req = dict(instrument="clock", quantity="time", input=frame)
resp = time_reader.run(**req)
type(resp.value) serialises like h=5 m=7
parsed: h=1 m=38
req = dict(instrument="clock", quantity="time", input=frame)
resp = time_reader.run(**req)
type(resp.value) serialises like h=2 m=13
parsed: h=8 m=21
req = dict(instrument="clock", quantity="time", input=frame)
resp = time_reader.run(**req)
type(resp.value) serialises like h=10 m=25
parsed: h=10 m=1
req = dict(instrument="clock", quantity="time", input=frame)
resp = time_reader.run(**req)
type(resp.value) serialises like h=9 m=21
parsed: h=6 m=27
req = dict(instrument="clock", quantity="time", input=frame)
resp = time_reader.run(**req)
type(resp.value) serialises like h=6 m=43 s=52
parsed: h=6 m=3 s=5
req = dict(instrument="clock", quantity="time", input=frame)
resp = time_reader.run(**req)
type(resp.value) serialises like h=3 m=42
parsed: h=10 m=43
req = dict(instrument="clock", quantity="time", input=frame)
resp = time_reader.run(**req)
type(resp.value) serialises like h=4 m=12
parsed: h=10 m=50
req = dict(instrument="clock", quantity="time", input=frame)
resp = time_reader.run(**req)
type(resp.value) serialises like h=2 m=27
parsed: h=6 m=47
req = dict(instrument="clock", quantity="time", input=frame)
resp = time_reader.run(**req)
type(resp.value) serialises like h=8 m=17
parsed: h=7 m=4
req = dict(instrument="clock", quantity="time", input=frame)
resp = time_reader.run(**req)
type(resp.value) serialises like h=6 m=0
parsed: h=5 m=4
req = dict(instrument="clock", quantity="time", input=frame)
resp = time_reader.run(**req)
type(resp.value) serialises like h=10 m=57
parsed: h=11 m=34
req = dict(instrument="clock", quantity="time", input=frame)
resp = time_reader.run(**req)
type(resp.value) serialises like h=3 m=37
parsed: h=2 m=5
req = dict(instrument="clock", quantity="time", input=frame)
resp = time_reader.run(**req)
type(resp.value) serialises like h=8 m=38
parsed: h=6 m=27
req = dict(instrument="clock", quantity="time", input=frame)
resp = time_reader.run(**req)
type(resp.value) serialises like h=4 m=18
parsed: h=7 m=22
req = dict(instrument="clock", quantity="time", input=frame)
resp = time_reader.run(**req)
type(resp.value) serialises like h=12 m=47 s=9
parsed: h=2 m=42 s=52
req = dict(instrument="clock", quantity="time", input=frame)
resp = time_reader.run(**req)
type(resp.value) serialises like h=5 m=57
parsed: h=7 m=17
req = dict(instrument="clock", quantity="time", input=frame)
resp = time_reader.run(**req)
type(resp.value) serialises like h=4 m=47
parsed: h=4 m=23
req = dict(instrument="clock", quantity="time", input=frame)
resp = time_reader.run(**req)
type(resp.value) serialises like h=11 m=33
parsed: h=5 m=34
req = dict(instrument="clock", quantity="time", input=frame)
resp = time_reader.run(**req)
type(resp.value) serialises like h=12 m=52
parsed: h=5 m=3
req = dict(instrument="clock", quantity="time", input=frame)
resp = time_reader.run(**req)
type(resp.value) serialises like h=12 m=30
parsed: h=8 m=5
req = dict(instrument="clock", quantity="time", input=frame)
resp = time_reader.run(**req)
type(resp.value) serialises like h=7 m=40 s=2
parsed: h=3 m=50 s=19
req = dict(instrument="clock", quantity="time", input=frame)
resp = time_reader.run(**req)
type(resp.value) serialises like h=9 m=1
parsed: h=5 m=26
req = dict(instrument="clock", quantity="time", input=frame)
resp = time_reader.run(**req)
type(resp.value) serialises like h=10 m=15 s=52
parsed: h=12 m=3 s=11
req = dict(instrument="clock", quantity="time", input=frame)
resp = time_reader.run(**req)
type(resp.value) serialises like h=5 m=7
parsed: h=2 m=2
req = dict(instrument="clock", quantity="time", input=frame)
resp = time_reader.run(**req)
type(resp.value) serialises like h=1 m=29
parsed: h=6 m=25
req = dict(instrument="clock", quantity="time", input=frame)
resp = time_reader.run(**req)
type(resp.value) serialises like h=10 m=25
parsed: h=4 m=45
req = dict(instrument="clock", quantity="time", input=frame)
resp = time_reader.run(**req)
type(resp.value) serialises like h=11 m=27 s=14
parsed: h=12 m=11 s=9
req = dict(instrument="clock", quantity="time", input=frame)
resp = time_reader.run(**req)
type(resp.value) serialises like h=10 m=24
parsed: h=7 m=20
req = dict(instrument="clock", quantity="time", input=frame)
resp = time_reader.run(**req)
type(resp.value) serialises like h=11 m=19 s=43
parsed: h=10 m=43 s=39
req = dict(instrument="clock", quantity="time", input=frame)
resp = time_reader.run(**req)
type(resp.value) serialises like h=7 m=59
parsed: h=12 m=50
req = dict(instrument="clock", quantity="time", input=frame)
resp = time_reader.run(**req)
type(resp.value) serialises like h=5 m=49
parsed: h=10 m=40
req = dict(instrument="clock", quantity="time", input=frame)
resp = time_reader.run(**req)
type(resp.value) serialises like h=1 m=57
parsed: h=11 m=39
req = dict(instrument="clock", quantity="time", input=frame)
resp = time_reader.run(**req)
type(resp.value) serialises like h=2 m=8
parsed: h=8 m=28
········
_Exercise instructions_.
Reproduce all of the records above word for word, keeping every line unchanged and in its original order.

_The output_.
req = dict(instrument="clock", quantity="time", input=frame)
resp = time_reader.run(**req)
type(resp.value) serialises like h=5 m=7
parsed: h=1 m=38
req = dict(instrument="clock", quantity="time", input=frame)
resp = time_reader.run(**req)
type(resp.value) serialises like h=2 m=13
parsed: h=8 m=21
req = dict(instrument="clock", quantity="time", input=frame)
resp = time_reader.run(**req)
type(resp.value) serialises like h=10 m=25
parsed: h=10 m=1
req = dict(instrument="clock", quantity="time", input=frame)
resp = time_reader.run(**req)
type(resp.value) serialises like h=9 m=21
parsed: h=6 m=27
req = dict(instrument="clock", quantity="time", input=frame)
resp = time_reader.run(**req)
type(resp.value) serialises like h=6 m=43 s=52
parsed: h=6 m=3 s=5
req = dict(instrument="clock", quantity="time", input=frame)
resp = time_reader.run(**req)
type(resp.value) serialises like h=3 m=42
parsed: h=10 m=43
req = dict(instrument="clock", quantity="time", input=frame)
resp = time_reader.run(**req)
type(resp.value) serialises like h=4 m=12
parsed: h=10 m=50
req = dict(instrument="clock", quantity="time", input=frame)
resp = time_reader.run(**req)
type(resp.value) serialises like h=2 m=27
parsed: h=6 m=47
req = dict(instrument="clock", quantity="time", input=frame)
resp = time_reader.run(**req)
type(resp.value) serialises like h=8 m=17
parsed: h=7 m=4
req = dict(instrument="clock", quantity="time", input=frame)
resp = time_reader.run(**req)
type(resp.value) serialises like h=6 m=0
parsed: h=5 m=4
req = dict(instrument="clock", quantity="time", input=frame)
resp = time_reader.run(**req)
type(resp.value) serialises like h=10 m=57
parsed: h=11 m=34
req = dict(instrument="clock", quantity="time", input=frame)
resp = time_reader.run(**req)
type(resp.value) serialises like h=3 m=37
parsed: h=2 m=5
req = dict(instrument="clock", quantity="time", input=frame)
resp = time_reader.run(**req)
type(resp.value) serialises like h=8 m=38
parsed: h=6 m=27
req = dict(instrument="clock", quantity="time", input=frame)
resp = time_reader.run(**req)
type(resp.value) serialises like h=4 m=18
parsed: h=7 m=22
req = dict(instrument="clock", quantity="time", input=frame)
resp = time_reader.run(**req)
type(resp.value) serialises like h=12 m=47 s=9
parsed: h=2 m=42 s=52
req = dict(instrument="clock", quantity="time", input=frame)
resp = time_reader.run(**req)
type(resp.value) serialises like h=5 m=57
parsed: h=7 m=17
req = dict(instrument="clock", quantity="time", input=frame)
resp = time_reader.run(**req)
type(resp.value) serialises like h=4 m=47
parsed: h=4 m=23
req = dict(instrument="clock", quantity="time", input=frame)
resp = time_reader.run(**req)
type(resp.value) serialises like h=11 m=33
parsed: h=5 m=34
req = dict(instrument="clock", quantity="time", input=frame)
resp = time_reader.run(**req)
type(resp.value) serialises like h=12 m=52
parsed: h=5 m=3
req = dict(instrument="clock", quantity="time", input=frame)
resp = time_reader.run(**req)
type(resp.value) serialises like h=12 m=30
parsed: h=8 m=5
req = dict(instrument="clock", quantity="time", input=frame)
resp = time_reader.run(**req)
type(resp.value) serialises like h=7 m=40 s=2
parsed: h=3 m=50 s=19
req = dict(instrument="clock", quantity="time", input=frame)
resp = time_reader.run(**req)
type(resp.value) serialises like h=9 m=1
parsed: h=5 m=26
req = dict(instrument="clock", quantity="time", input=frame)
resp = time_reader.run(**req)
type(resp.value) serialises like h=10 m=15 s=52
parsed: h=12 m=3 s=11
req = dict(instrument="clock", quantity="time", input=frame)
resp = time_reader.run(**req)
type(resp.value) serialises like h=5 m=7
parsed: h=2 m=2
req = dict(instrument="clock", quantity="time", input=frame)
resp = time_reader.run(**req)
type(resp.value) serialises like h=1 m=29
parsed: h=6 m=25
req = dict(instrument="clock", quantity="time", input=frame)
resp = time_reader.run(**req)
type(resp.value) serialises like h=10 m=25
parsed: h=4 m=45
req = dict(instrument="clock", quantity="time", input=frame)
resp = time_reader.run(**req)
type(resp.value) serialises like h=11 m=27 s=14
parsed: h=12 m=11 s=9
req = dict(instrument="clock", quantity="time", input=frame)
resp = time_reader.run(**req)
type(resp.value) serialises like h=10 m=24
parsed: h=7 m=20
req = dict(instrument="clock", quantity="time", input=frame)
resp = time_reader.run(**req)
type(resp.value) serialises like h=11 m=19 s=43
parsed: h=10 m=43 s=39
req = dict(instrument="clock", quantity="time", input=frame)
resp = time_reader.run(**req)
type(resp.value) serialises like h=7 m=59
parsed: h=12 m=50
req = dict(instrument="clock", quantity="time", input=frame)
resp = time_reader.run(**req)
type(resp.value) serialises like h=5 m=49
parsed: h=10 m=40
req = dict(instrument="clock", quantity="time", input=frame)
resp = time_reader.run(**req)
type(resp.value) serialises like h=1 m=57
parsed: h=11 m=39
req = dict(instrument="clock", quantity="time", input=frame)
resp = time_reader.run(**req)
type(resp.value) serialises like h=2 m=8
parsed: h=8 m=28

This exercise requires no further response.